I wish I had thought of this design.

Chrisse


----------



## trivergata (Mar 29, 2005)

I made the curve in the back so that it will ride between your pecks, and create a flatter profile under a shirt. I've been very happy with it.

Let me know if you guys would be interested in them - I could set up a press/mold and make them in quantity. With the chain and US shipping, they'd go for around 15 bucks, maybe less.
Josh


----------



## chevrofreak (Mar 30, 2005)

Thats badass!!! Unfortunately I have no use for one, but your craftsmanship looks outstanding! I'll keep an eye out for future stuff I can use /ubbthreads/images/graemlins/wink.gif


----------



## SciPug (Jun 12, 2005)

trivergata,

Nice job! Couple questions:

What thickness material did you go with?

How do you cut the material before you shape it?

How did you heat it?

Thanks!


----------



## trivergata (Jun 13, 2005)

Scipug - 
I used the .06 thick material - it's what came with the kit from Texas Knife Maker Supply

I cut it the same way you cut glass - i used a razor knife to score it, using a ruler to keep it straight. Once it was cut about 50% thru, I folded it along the score and it broke free. I did this to give it a rough shape, and after molding it, I used a belt sander for the final shaping.
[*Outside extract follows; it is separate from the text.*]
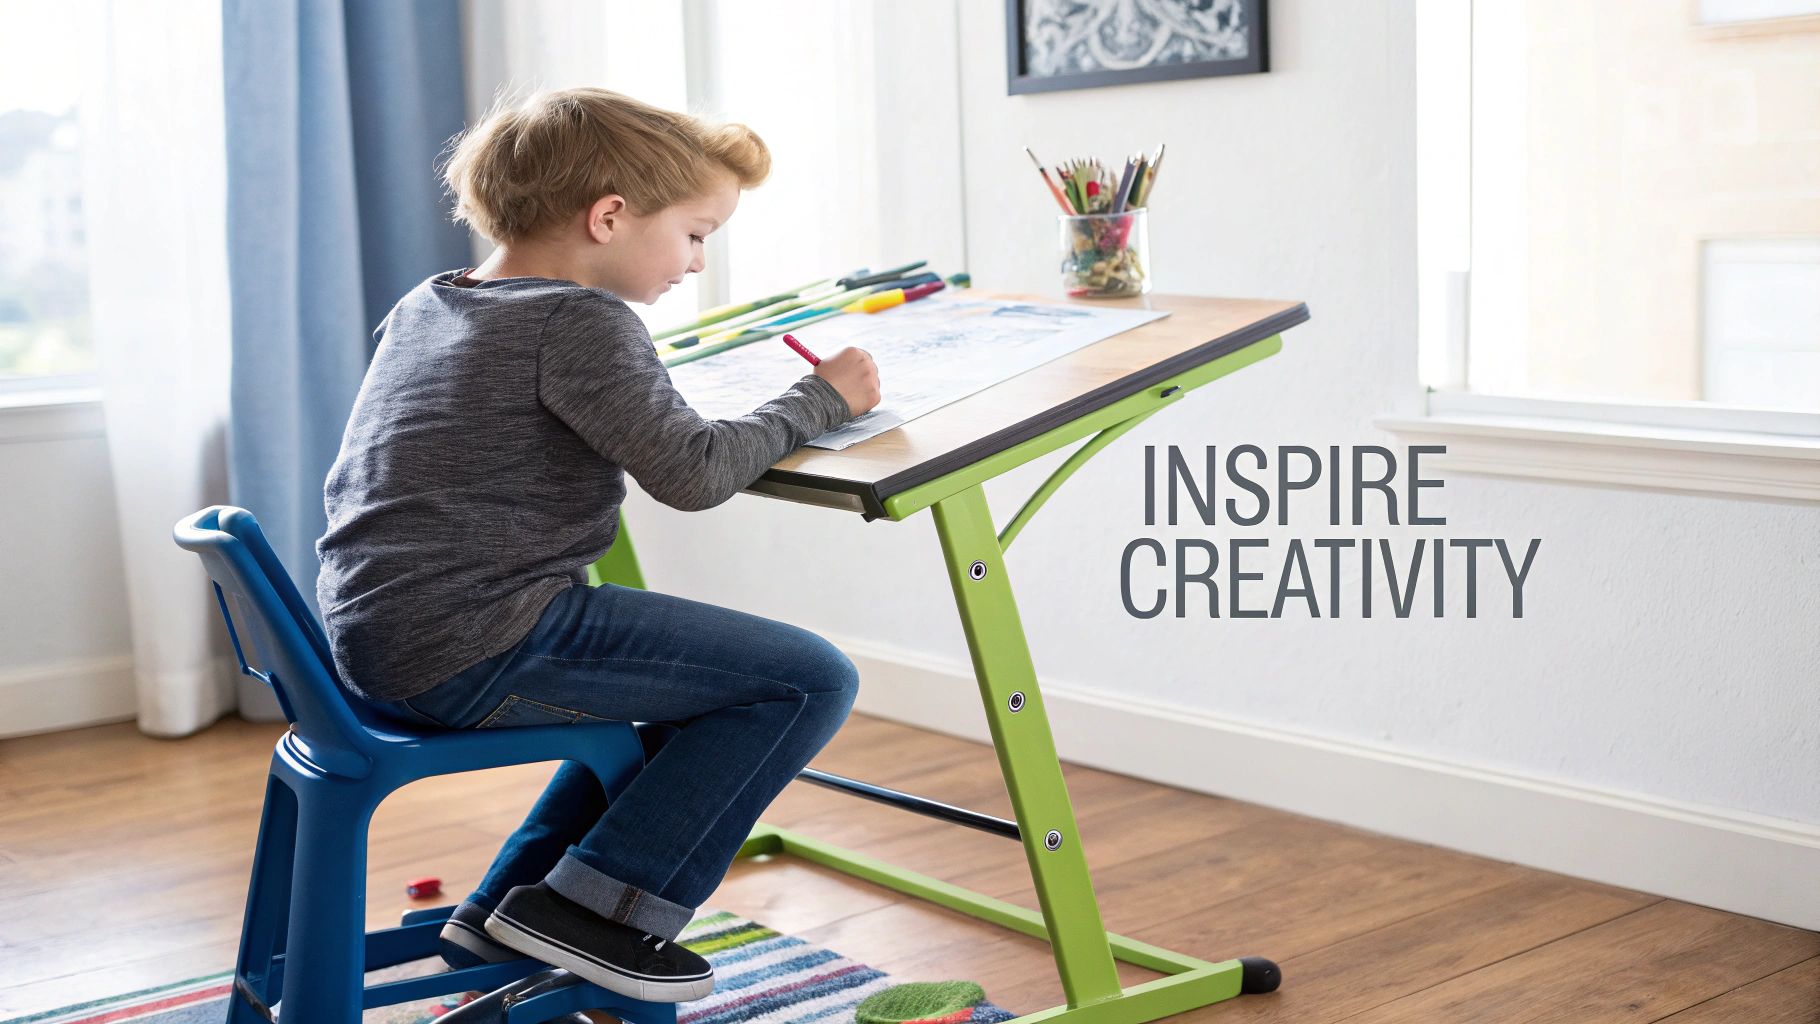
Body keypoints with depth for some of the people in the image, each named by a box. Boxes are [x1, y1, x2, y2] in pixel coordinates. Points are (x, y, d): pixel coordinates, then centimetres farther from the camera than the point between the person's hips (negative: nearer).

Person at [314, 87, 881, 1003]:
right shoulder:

I heated it in the oven to 350ish degrees, and molded it. I've made a press so that I can manufacture more of them if anyone gets interested. Any final molding after the main shape was done, I used a hot air gun to soften it bit by bit. This allowed me to put detail into it, as well as make a perfect fit.

Josh


----------



## SciPug (Jun 13, 2005)

Thanks!

I really want to try making one. I don't know if I'll have time to get to it. But I'm going to try.


----------



## mrsinbad (Jun 23, 2005)

From my experience with Kydex, if you overheat or heat it for too long, it will begin to shrink. With my little little toaster over, I set it to about 225 degrees (for all I know, it may be 350) and wait for the kydex to soften. I have found that when is starts to get jelly-like, it is ready for molding. I use 1" thick closed cell foam glued to 1/4" plywood and I literally sit on it until it cools. I have gotten very good results in one sitting! /ubbthreads/images/graemlins/wink.gif but no where as perfect as what trivergata achieved.


----------